Extracting multiple sentences on a page

Some of the articles are really long, it would be interesting to see blackout creating a multi-line poem based on a 500+ word-based article (or better yet, a 2000+ word standard article)

Bookmarklet crashes hard with strict CSPs

(ChromeOS 72.0.3626.122)

Running the bookmarklet as-is on a site with strict CSP, such as https://mastodon.social/users/Teryl_Pacieco/statuses/101709566428499937 , generates the following error:

Refused to load the script 'https://mkremins.github.io/blackout/bundle.js?431181' because it
violates the following Content Security Policy directive: "script-src 'self' https://THE.WEBSITE".
Note that 'script-src-elem' was not explicitly set, so 'script-src' is used as a fallback.

Trying to fetch() the source and add that, as the script itself doesn't load any new scripts:

Refused to connect to 'https://mkremins.github.io/blackout/bundle.js' because it violates the
following Content Security Policy directive: "connect-src 'self' blob: wss://THE.WEBSITE
https://THE.WEBSITE a.THE.WEBSITE".

So this is a pretty airtight CSP, and if there was a way to get around it from JS, browsers would fix the bug as soon as they found out.
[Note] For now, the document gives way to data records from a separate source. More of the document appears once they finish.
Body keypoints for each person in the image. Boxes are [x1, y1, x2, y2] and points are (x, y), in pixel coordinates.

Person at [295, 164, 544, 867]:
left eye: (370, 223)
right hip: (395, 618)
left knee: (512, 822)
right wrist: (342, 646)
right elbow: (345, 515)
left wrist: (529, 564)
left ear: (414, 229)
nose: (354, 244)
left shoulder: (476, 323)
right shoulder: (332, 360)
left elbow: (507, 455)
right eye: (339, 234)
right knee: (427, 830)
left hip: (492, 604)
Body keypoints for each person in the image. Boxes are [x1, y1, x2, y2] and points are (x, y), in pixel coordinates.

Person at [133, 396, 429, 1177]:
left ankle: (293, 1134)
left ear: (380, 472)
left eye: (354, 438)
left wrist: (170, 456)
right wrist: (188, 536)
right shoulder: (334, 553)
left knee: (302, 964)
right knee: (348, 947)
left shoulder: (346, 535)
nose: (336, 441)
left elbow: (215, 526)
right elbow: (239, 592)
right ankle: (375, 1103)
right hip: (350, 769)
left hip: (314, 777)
Good news: chrome-extension:// bypasses CSP.
Bad news: Firefox doesn't use stable extension IDs, so the extension itself needs to inject the script (e.g. with a click action) instead of being able to use a bookmarklet.
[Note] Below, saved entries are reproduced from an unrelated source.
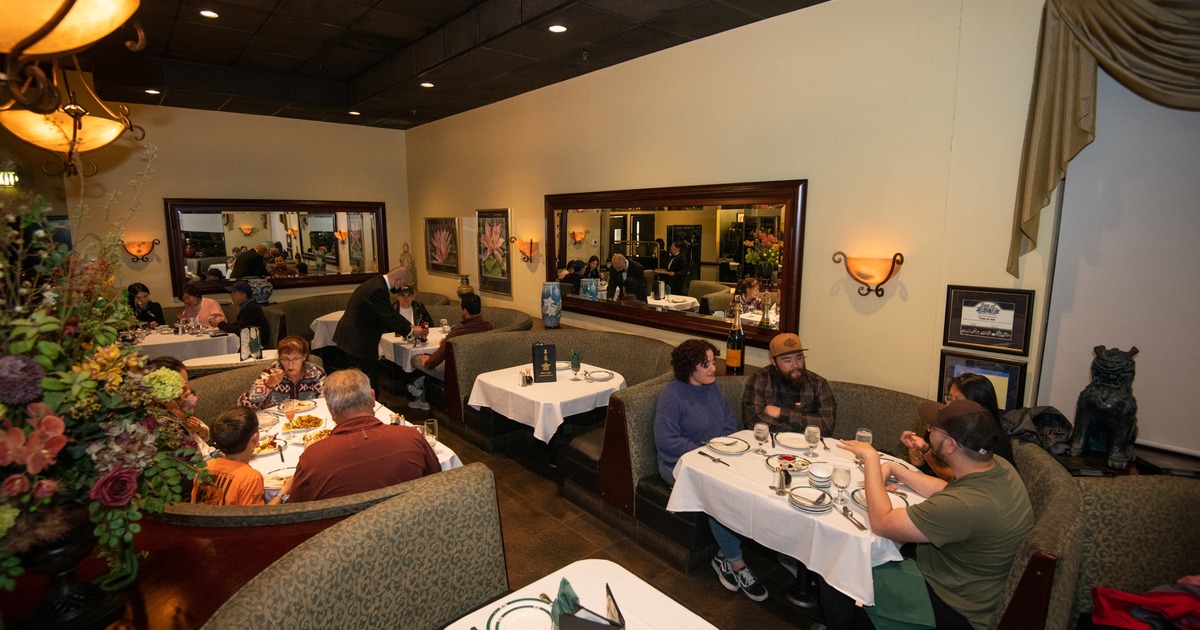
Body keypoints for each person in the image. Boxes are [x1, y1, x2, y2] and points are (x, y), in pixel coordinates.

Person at [829, 399, 1034, 630]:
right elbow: (946, 489)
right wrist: (896, 469)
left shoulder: (963, 507)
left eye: (933, 429)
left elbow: (882, 522)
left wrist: (872, 459)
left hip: (952, 607)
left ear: (950, 445)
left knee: (841, 563)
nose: (927, 432)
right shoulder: (998, 467)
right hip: (976, 590)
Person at [654, 339, 768, 602]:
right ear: (688, 368)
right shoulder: (672, 395)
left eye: (712, 361)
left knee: (748, 482)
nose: (712, 368)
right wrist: (704, 451)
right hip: (677, 464)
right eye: (704, 363)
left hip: (714, 458)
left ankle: (724, 555)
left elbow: (728, 422)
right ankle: (736, 564)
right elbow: (666, 441)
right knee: (716, 494)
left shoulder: (712, 388)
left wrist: (724, 448)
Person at [284, 369, 440, 503]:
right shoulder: (411, 437)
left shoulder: (312, 458)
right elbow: (437, 483)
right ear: (372, 397)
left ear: (330, 409)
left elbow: (296, 514)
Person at [904, 373, 1014, 480]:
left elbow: (962, 480)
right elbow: (931, 467)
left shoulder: (995, 441)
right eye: (950, 398)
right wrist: (919, 461)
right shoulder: (939, 424)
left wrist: (926, 451)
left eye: (958, 401)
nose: (950, 405)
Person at [331, 266, 412, 389]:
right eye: (403, 285)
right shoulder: (378, 289)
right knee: (367, 384)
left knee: (361, 382)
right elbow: (388, 316)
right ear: (398, 279)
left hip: (352, 340)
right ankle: (369, 407)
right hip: (357, 342)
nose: (401, 288)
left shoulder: (376, 283)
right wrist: (411, 329)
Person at [408, 293, 493, 409]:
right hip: (482, 368)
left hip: (457, 372)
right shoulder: (489, 327)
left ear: (465, 310)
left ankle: (422, 396)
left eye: (460, 308)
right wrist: (445, 344)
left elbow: (433, 362)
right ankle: (421, 385)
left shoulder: (457, 333)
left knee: (415, 358)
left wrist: (426, 361)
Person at [192, 407, 289, 506]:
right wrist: (284, 491)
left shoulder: (202, 468)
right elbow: (258, 517)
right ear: (255, 438)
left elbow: (195, 507)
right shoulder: (251, 478)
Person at [743, 333, 836, 434]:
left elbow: (827, 425)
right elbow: (753, 421)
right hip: (770, 445)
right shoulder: (761, 379)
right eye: (787, 360)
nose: (795, 365)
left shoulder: (818, 384)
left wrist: (781, 413)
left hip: (807, 447)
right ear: (773, 361)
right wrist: (797, 431)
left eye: (799, 358)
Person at [145, 356, 212, 458]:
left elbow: (206, 433)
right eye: (182, 385)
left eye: (187, 383)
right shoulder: (154, 419)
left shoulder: (184, 403)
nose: (187, 389)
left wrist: (198, 428)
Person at [238, 336, 325, 409]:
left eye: (295, 359)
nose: (290, 364)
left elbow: (326, 403)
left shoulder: (316, 374)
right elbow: (244, 406)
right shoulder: (270, 373)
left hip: (309, 420)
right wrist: (267, 385)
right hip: (276, 421)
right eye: (285, 359)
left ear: (304, 357)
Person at [217, 280, 271, 347]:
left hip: (255, 346)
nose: (231, 295)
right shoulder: (249, 306)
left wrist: (220, 324)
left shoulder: (251, 309)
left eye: (234, 292)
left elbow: (241, 330)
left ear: (243, 295)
Use heuristics when choosing which of several matches to use

We currently poemify a block of text by running several matchers over it in parallel, then randomly choosing one successful match to use from all the matches that succeeded. I suspect it’s possible to produce better results by using something other than a purely random draw when selecting which of several matches to use.

Some hypothesized heuristics that might produce better results:

  • Prefer longer matches (i.e. matches containing more words) over shorter matches.
  • Prefer matches containing fewer pronouns.
  • Prefer matches containing fewer repeated words.
  • Parallelism: prefer matches that are similar to previously selected matches in grammatical structure and/or word choice. (This one in particular might do a lot to make entire pages of generated poetry feel more coherent, because it would encourage repetition of a few key words and/or sentence structures throughout the page.)

Maybe we could assign each match a score based on these (or similar) heuristics; sort the list of successful matches by score; and then perform a semi-random selection that’s biased towards the front of the sorted list using something like biased-rand-nth.

Preserve inline-level formatting when rewriting text

When rewriting a block of text into a chunk of poetry, we currently disregard inline-level formatting (such as italics and bolded text) entirely. Human-generated blackout poetry, on the other hand, often makes use of formatting in the underlying text to interesting aesthetic effect.

Perhaps we could take steps to preserve inline-level text formatting in the generated poetry by keeping track of where inline-level HTML tags (such as <em> and <strong>) open and close in the source text, then reinserting these tags in the proper places when writing out the poemified HTML.